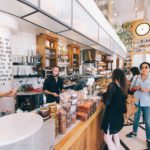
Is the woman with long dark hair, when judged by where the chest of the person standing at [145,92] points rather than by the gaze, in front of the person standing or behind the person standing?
in front

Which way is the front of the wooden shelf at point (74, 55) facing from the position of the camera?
facing the viewer and to the right of the viewer

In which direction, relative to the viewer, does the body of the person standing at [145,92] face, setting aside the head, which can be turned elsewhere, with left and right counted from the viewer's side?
facing the viewer and to the left of the viewer

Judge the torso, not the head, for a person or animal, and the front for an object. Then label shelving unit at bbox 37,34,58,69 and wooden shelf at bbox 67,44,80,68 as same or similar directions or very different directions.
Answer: same or similar directions

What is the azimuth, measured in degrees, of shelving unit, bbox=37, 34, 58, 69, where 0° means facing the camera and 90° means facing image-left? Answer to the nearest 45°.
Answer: approximately 315°

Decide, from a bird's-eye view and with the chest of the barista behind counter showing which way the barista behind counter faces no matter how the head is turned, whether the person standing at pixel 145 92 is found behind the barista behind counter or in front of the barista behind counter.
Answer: in front

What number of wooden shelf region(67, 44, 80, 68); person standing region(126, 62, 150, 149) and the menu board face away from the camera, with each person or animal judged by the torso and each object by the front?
0

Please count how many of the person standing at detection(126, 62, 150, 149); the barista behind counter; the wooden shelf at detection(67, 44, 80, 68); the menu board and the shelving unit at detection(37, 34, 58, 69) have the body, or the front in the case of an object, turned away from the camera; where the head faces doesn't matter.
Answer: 0

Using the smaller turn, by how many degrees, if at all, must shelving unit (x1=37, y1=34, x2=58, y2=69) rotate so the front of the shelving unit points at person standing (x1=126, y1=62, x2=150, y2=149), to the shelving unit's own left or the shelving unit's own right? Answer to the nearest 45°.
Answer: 0° — it already faces them

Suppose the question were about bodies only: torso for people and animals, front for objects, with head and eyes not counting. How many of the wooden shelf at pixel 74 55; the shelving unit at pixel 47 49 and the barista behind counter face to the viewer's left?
0

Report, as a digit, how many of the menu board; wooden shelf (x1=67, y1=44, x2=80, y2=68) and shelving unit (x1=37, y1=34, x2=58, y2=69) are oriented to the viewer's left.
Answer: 0

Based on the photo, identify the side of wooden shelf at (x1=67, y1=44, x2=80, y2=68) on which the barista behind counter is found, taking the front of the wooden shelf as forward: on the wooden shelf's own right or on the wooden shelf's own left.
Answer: on the wooden shelf's own right

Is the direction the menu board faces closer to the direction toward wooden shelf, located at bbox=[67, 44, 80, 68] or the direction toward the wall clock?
the wall clock

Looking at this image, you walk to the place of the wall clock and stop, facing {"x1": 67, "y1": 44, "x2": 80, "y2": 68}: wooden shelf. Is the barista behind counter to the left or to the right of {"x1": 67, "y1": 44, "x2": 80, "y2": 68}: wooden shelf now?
left
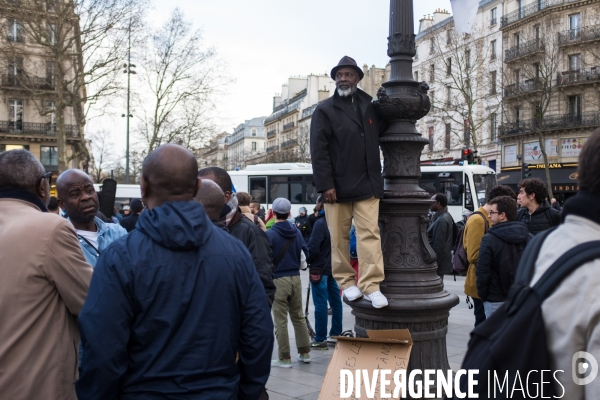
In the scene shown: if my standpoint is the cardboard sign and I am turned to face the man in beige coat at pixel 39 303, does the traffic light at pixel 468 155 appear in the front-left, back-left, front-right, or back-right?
back-right

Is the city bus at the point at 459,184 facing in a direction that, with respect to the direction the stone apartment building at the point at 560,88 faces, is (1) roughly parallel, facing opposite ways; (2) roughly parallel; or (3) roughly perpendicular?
roughly perpendicular

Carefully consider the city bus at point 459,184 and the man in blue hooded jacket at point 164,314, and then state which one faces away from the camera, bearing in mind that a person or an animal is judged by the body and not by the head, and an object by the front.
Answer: the man in blue hooded jacket

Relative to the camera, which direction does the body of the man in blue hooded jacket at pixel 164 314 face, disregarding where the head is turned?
away from the camera

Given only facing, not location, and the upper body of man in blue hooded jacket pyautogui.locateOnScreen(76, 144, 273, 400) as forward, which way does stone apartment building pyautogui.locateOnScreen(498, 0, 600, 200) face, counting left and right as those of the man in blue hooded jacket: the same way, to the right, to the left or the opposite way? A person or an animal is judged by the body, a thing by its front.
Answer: to the left

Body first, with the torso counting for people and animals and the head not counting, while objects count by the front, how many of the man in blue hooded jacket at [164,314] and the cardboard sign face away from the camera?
1

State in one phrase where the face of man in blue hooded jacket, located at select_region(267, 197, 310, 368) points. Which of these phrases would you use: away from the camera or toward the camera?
away from the camera

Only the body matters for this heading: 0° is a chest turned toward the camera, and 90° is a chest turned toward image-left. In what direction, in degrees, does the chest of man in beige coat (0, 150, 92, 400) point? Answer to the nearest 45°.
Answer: approximately 225°

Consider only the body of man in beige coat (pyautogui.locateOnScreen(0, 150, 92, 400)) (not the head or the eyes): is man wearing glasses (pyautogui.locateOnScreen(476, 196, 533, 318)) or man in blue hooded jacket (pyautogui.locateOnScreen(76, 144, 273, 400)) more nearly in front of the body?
the man wearing glasses

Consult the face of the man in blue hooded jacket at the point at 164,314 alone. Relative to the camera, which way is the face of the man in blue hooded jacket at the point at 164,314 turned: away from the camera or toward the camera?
away from the camera

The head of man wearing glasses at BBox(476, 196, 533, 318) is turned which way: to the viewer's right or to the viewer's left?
to the viewer's left

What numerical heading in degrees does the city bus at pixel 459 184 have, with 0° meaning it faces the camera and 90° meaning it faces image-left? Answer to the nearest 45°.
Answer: approximately 315°

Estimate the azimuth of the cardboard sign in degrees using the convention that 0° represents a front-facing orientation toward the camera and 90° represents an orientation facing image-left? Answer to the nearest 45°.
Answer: approximately 0°
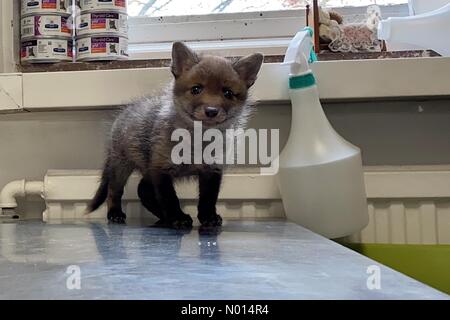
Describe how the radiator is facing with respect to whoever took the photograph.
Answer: facing the viewer

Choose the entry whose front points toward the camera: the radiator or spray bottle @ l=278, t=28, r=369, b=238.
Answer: the radiator

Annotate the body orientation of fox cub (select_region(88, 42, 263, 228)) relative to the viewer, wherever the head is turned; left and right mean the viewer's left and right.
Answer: facing the viewer and to the right of the viewer

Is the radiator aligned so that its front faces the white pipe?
no

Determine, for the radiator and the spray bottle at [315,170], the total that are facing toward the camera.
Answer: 1

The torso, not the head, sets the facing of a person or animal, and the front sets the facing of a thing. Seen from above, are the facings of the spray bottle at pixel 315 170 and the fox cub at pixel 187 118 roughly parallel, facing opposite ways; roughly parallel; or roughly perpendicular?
roughly perpendicular
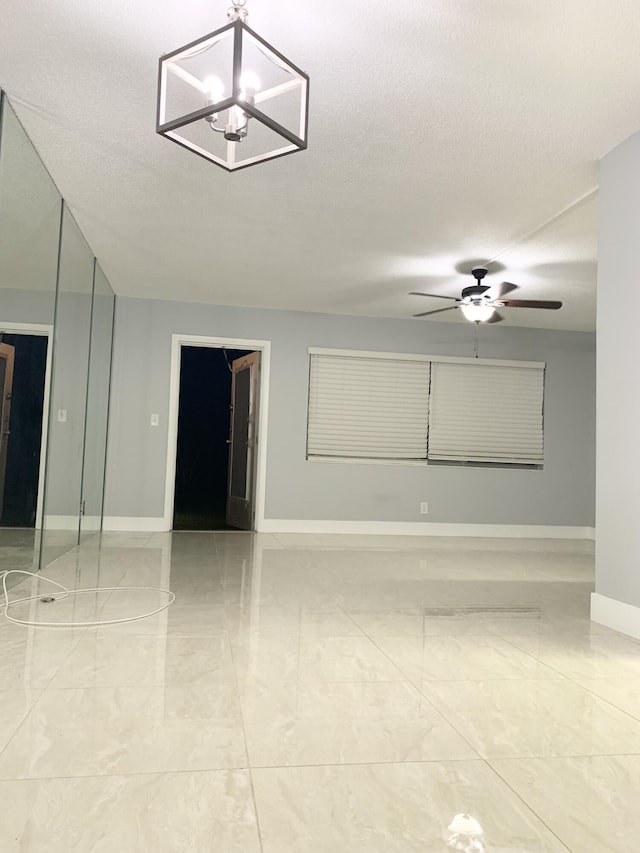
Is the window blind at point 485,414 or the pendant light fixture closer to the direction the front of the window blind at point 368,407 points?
the pendant light fixture

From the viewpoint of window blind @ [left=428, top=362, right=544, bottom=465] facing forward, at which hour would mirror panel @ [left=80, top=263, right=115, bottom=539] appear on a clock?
The mirror panel is roughly at 2 o'clock from the window blind.

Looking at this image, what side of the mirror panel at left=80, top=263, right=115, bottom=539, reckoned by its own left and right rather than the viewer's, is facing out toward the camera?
right

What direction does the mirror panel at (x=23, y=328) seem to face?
to the viewer's right

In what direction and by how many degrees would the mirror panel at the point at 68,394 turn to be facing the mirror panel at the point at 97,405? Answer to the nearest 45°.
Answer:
—————
Write out all the records again, replacing every "shelving unit" with "bookcase" and keeping everything else the same. Leave out the pictures.

• **Problem solution**:
Is the woman with long dark hair, when judged by where the chest of the person standing at [145,92] points rather than by the gaze, in front of the person standing or behind the person standing?
in front

Which way is the front of the wooden shelf at point (74, 55) facing from the position of the camera?
facing the viewer and to the right of the viewer

In which direction, relative to the viewer, does the body of the person standing at [145,92] face, setting aside the head, which can be turned elsewhere, with left and right counted from the viewer's side?
facing the viewer and to the left of the viewer

Judge the torso, not the head, for a person or animal, and the front for an object. Then label bookcase at bbox 37,34,58,69 and wooden shelf at bbox 67,44,80,68 as same or similar directions or very different directions.
Answer: same or similar directions

What is the azimuth, measured in degrees, of bookcase, bbox=37, 34, 58, 69, where 0° means facing the camera and 90° means facing image-left? Answer to the nearest 45°.
Answer: approximately 315°

Decide, from a bird's-eye view and with the chest of the barista behind counter showing which way the barista behind counter faces no matter how the head is turned, whether the person standing at pixel 145 92 is found behind the barista behind counter or in front of the barista behind counter.
Answer: in front

What number of wooden shelf region(67, 44, 80, 68); person standing region(126, 62, 150, 149) and the menu board face away from the camera, with each person or animal judged by the torso and each object by the front?
0

Please count how many of the person standing at detection(126, 62, 150, 149); the barista behind counter; the wooden shelf at detection(67, 44, 80, 68); the menu board and the bookcase at detection(37, 34, 58, 69) have the body, or the front in the case of an object, turned away from the camera; where the head faces doesn't matter.
Answer: 0

Using the smaller turn, by how many degrees, if at all, must bookcase (x1=37, y1=34, x2=58, y2=69) rotate so the front of the bookcase points at person standing (x1=126, y1=62, x2=150, y2=149), to the bookcase's own left or the bookcase's own right? Answer to the nearest 45°.
Answer: 0° — it already faces them

Suppose the question were about bodies only: torso for people and animals, front for objects, with head and eyes not counting. How many of the wooden shelf at pixel 74 55; the bookcase at pixel 47 49 and the barista behind counter face to the viewer's left?
0

Report, as a digit, how many of the menu board; wooden shelf (x1=67, y1=44, x2=80, y2=68) and bookcase (x1=37, y1=34, x2=58, y2=69) are oriented to the viewer's left.
Answer: 0

Based on the photo, identify the side of wooden shelf at (x1=67, y1=44, x2=80, y2=68) on which the barista behind counter is found, taking the front of the wooden shelf as forward: on the wooden shelf's own right or on the wooden shelf's own left.
Answer: on the wooden shelf's own right

Is the direction the menu board faces closer to the direction toward wooden shelf, located at bbox=[67, 44, 80, 68] or the direction toward the wall clock?
the wall clock

Looking at this image, you walk to the place of the wall clock and stop, facing {"x1": 67, "y1": 44, "x2": 80, "y2": 68}: wooden shelf. Is the barista behind counter to the left or to the right of {"x1": 67, "y1": 44, "x2": 80, "y2": 68}: wooden shelf now?
left
In the scene shown: if my standpoint is the cardboard sign and I am turned to face the man in beige coat at pixel 39 303, does the traffic light at pixel 468 155 appear in the front-left, back-left, front-right, or back-right?
back-right

Is the city bus at the point at 459,184 facing in a direction that, with respect to the direction the stone apartment building at the point at 560,88 faces, is (1) roughly parallel, facing opposite ways; (2) roughly parallel; or (3) roughly perpendicular?
roughly perpendicular

Carefully consider the city bus at point 459,184 and the man in blue hooded jacket at point 164,314, and then state which one faces away from the camera, bearing in mind that a person or an animal is judged by the body and not by the head, and an object by the front.
Answer: the man in blue hooded jacket

Relative to the camera, which direction does the body of the man in blue hooded jacket at pixel 164 314 face, disregarding where the head is turned?
away from the camera

Given only facing, not location, and the upper body of man in blue hooded jacket pyautogui.locateOnScreen(76, 144, 273, 400) as forward, which way does stone apartment building pyautogui.locateOnScreen(498, 0, 600, 200) face, counting left and right as those of the man in blue hooded jacket: the same way, to the right, to the left or the opposite way? A person or an animal is judged by the body, a thing by its front.
Answer: to the left

Body first, with the torso counting for people and animals and the head not counting, while objects count by the front, how many of the man in blue hooded jacket at [164,314] and the cardboard sign face away from the camera?
1

State in one phrase where the face of man in blue hooded jacket, located at select_region(267, 197, 310, 368) points. Which of these phrases would you use: away from the camera or toward the camera?
away from the camera

Only the body matters for this heading: 0° is a chest turned toward the camera, and 90° is a chest turned toward image-left. In what direction, in degrees, does the chest of man in beige coat (0, 150, 92, 400) point? Answer to the nearest 45°.
Answer: approximately 225°

Consider only the body of man in beige coat (pyautogui.locateOnScreen(0, 150, 92, 400)) (not the head or the eyes): is man wearing glasses (pyautogui.locateOnScreen(476, 196, 533, 318)) or man in blue hooded jacket (pyautogui.locateOnScreen(76, 144, 273, 400)) more nearly in front of the body?
the man wearing glasses

Consult the face of the man in blue hooded jacket at the point at 164,314 alone. Relative to the camera, which way is the face of the man in blue hooded jacket at the point at 164,314 turned: away from the camera or toward the camera?
away from the camera

The head of man wearing glasses at BBox(476, 196, 533, 318) is turned which way: to the viewer's right or to the viewer's left?
to the viewer's left

What numerical heading in degrees does the city bus at pixel 459 184 have, with 0° meaning it faces the camera and 90° meaning it faces image-left? Answer to the nearest 45°.
Answer: approximately 315°

Estimate the azimuth of the cardboard sign in degrees using the convention that 0° represents a front-facing orientation toward the camera and 90° represents an orientation facing image-left? Answer to the nearest 45°.
Answer: approximately 0°
Describe how the radiator is facing with respect to whoever took the photograph.
Answer: facing the viewer

Choose the entry whose front points toward the camera: the radiator or spray bottle @ l=278, t=28, r=369, b=238.
Answer: the radiator

Annotate the body orientation of fox cub (select_region(88, 42, 263, 228)) relative to the viewer, wherever the head is turned; left and right mean the viewer's left and right.
Answer: facing the viewer and to the right of the viewer

Is the radiator aligned so that its front faces the white pipe?
no

Determine, for the radiator and the spray bottle at [315,170], the total that are facing toward the camera.
Answer: 1

The torso, not the head, sets the facing of a person or animal, and the front sets the facing of a thing. Seen from above, are the facings of the spray bottle at pixel 315 170 and the fox cub at pixel 187 118 roughly parallel, facing opposite ways; roughly parallel; or roughly perpendicular?
roughly perpendicular
Is the window blind at point 485,414 or the pendant light fixture closer to the direction the front of the window blind at point 368,407 points?
the pendant light fixture

From the viewpoint of window blind @ [left=428, top=362, right=544, bottom=465] facing forward, at which hour would mirror panel @ [left=80, top=263, right=115, bottom=539] appear on a clock?
The mirror panel is roughly at 2 o'clock from the window blind.

Looking at this image, what side of the mirror panel at left=80, top=263, right=115, bottom=539, reckoned by its own left and right rather than the viewer's, is facing out toward the camera?
right

What direction does the mirror panel at (x=23, y=328) seem to face?
to the viewer's right

In what direction and by how many degrees would the mirror panel at the point at 68,394 turn to be facing the mirror panel at the point at 97,405? Answer to the nearest 45°.
Answer:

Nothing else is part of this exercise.